Charles Kingsley, English novelist, poet, and clergyman, was born June 12, 1819, and died Jan. 23, 1875. The son of the rector of Chelsea, London, Kingsley went from King's College, London, to Cambridge, taking his B.A. degree in 1842, and becoming rector of Eversley in 1844. He was made one of the Queen's chaplains in 1859, and in 1873 was appointed canon of Westminster. After publishing "Village Sermons" and "The Saint's Tragedy," Kingsley took part with F.D. Maurice in the Christian Socialist movement of 1848, attacking the horrible sweating then rife in the tailoring trade, calling attention to the miserable plight of the agricultural labourer, and the need for sanitary reform in town and country. In "Alton Locke, Tailor and Poet," first published in 1849, Kingsley writes from the point of view of the earnest artisan of sixty years ago, and the success of the book, following the author's pamphlet on "Cheap Clothes and Nasty," did much to stimulate social and philanthropic work in London and other great industrial centres. Various editions of the novels of Kingsley are obtainable.

I.--A Sweating Shop

I am a cockney among cockneys.

My earliest recollections are of a suburban street; of his jumble of little shops and little terraces.

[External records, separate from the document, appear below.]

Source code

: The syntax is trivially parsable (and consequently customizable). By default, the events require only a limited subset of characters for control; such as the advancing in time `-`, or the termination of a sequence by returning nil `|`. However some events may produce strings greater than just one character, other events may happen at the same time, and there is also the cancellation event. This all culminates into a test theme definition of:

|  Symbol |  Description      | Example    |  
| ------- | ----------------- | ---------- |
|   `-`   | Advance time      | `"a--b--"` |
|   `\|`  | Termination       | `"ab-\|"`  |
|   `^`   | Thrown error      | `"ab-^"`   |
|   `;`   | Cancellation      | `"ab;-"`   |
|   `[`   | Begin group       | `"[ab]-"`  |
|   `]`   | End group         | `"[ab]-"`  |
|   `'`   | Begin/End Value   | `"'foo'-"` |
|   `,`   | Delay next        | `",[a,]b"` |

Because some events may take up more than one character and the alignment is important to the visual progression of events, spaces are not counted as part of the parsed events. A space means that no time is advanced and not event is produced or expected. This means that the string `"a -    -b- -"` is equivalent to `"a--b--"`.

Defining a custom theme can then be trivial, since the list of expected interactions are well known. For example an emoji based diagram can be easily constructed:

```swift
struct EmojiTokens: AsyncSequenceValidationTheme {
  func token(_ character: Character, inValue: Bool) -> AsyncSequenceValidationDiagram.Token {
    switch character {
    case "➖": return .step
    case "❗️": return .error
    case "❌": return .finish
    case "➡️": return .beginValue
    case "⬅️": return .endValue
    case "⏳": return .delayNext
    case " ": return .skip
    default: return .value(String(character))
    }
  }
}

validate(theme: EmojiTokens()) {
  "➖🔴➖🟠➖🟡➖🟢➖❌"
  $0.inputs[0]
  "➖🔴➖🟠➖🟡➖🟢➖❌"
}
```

My mother was a widow. My father, whom I cannot recollect, was a small retail tradesman in the city. He was unfortunate, and when he died, as many small tradesmen do, of bad debts and a broken heart, he left us beggars, and my mother came down and lived penuriously enough in that suburban street.

My mother moved by rule and method; by God's law, as she considered, and that only. She seldom smiled. She never commanded twice without punishing. And yet she kept the strictest watch over our morality.

Sometimes on a Sunday evening the ministers of the Baptist chapel would come in to supper after the meeting. The elder was a silver-haired old man, who loved me; and I loved him, too, for there were always lollipops in his pocket for me and for my only sister Susan. The other was a younger man, tall and dark. He preached a harsher doctrine than his gentler colleague, and was much the greater favourite at the chapel. I hated him; and years later he married my sister.

When I had turned thirteen, my father's brother, who had risen in wealth, and now was the owner of a first-rate grocery business in the City and a pleasant villa at Herne Hill, and had a son preparing for Cambridge, came to visit us. When he had gone my mother told me, very solemnly and slowly, that I was to be sent to a tailor's workrooms the next day.

What could my uncle make me but a tailor--or a shoemaker? A pale, consumptive boy, all forehead and no muscle.